• PAGE EXTRACT:

┏━━

Agares (also Agarus, Agarat) is a demon described in demonological grimoires.

==Description==
Agares is described in grimoires such as the Livre des Esperitz (as Agarat), the Pseudomonarchia Daemonum, the Lesser Key of Solomon, and the Dictionnaire Infernal as a duke "under the power of the east," an "old man, riding upon a crocodile, and carrying a hawk on his fist," who teaches languages, stops and retrieves runaway persons, causes earthquakes, and grants noble titles.

==Legions and standing==
Lemegeton Clavicula Salomonis and the Pseudomonarchia Daemonum both list him as the second spirit, and state that he commands 31 legions of demons, while the Livre des Esperitz (which describes him simply as an old man) gives him 36.

The Book of the Office of Spirits places him (as Agaros) second under Oriens and describes him as an old man riding a cockatrice, without the hawk. The Grimoire of Pope Honorius (which refers to him as Agarus) is more brief, omitting the crocodile and hawk, and omitting his functions beyond languages and titles. The Grand Grimoire features him as a subordinate of Lucifuge Rofocale. According to Thomas Rudd, Agares is opposed by the Shem HaMephorash angel Jelial. Sloane MS 3824 mentions Agares throughout in invocations to summon spirits that guard treasure, and in the "Experiment of Agares," meant to draw him into a crystal.

== Popular culture ==
Agares possesses a young nun named Sister Adelina Marinescu (played by Ada Lupa) in the 2017 film, The Crucifixion, directed by Xavier Gens. The film is inspired by the 2005 Tanacu exorcism of Sister Maricica Irina Cornici in Romania.

Agares is portrayed under the same name as a sleepy young man in Japanese anime and manga series Welcome to Demon School! Iruma-kun.

Agares is also depicted in the Yu-Gi-Oh! Trading Card Game Monster Card "Number 60: Dugares the Timeless".

┗━━

• EXTRACTED INFORMATION:
┏━━

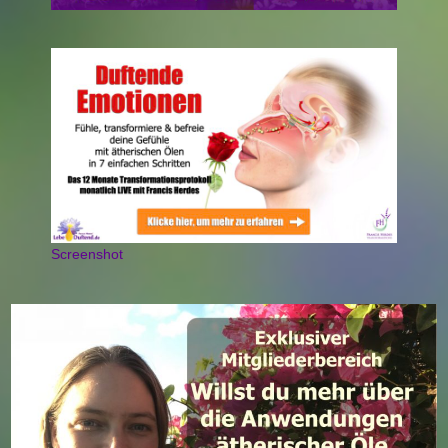
Screenshot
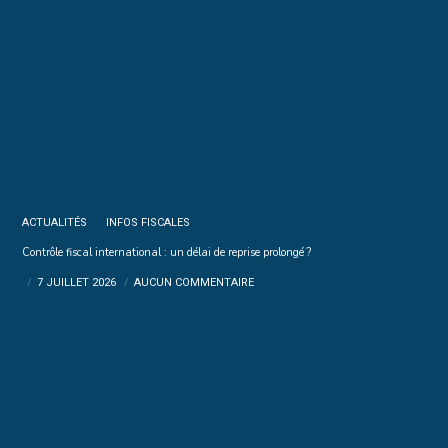
ACTUALITÉS
INFOS FISCALES
Contrôle fiscal international : un délai de reprise prolongé ?
7 JUILLET 2026
AUCUN COMMENTAIRE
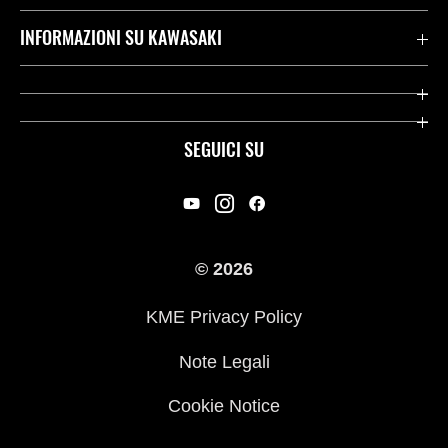
Assistenza Stradale Kawasaki
INFORMAZIONI SU KAWASAKI
Termini E Condizioni Di Garanzia
Società
Kawasaki Care
Storia
SEGUICI SU
App Rideology
Heritage
Contatti
Press
© 2026
Racing
KME Privacy Policy
Link utili
Note Legali
Cookie Notice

┗━━

• WORK TO BE COMPLETED:
Turn the paragraph of the Agares text that begins "The Book of the Office of Spirits places him" into a short bulleted list, keeping its main facts.

• TASK RESULT:
- The Book of the Office of Spirits (as Agaros): second under Oriens; an old man riding a cockatrice, with no hawk.
- Grimoire of Pope Honorius (as Agarus): briefer; no crocodile or hawk, and only languages and titles among his functions.
- Grand Grimoire: a subordinate of Lucifuge Rofocale.
- Thomas Rudd: opposed by the Shem HaMephorash angel Jelial.
- Sloane MS 3824: named throughout in invocations to summon treasure-guarding spirits, and in the "Experiment of Agares," meant to draw him into a crystal.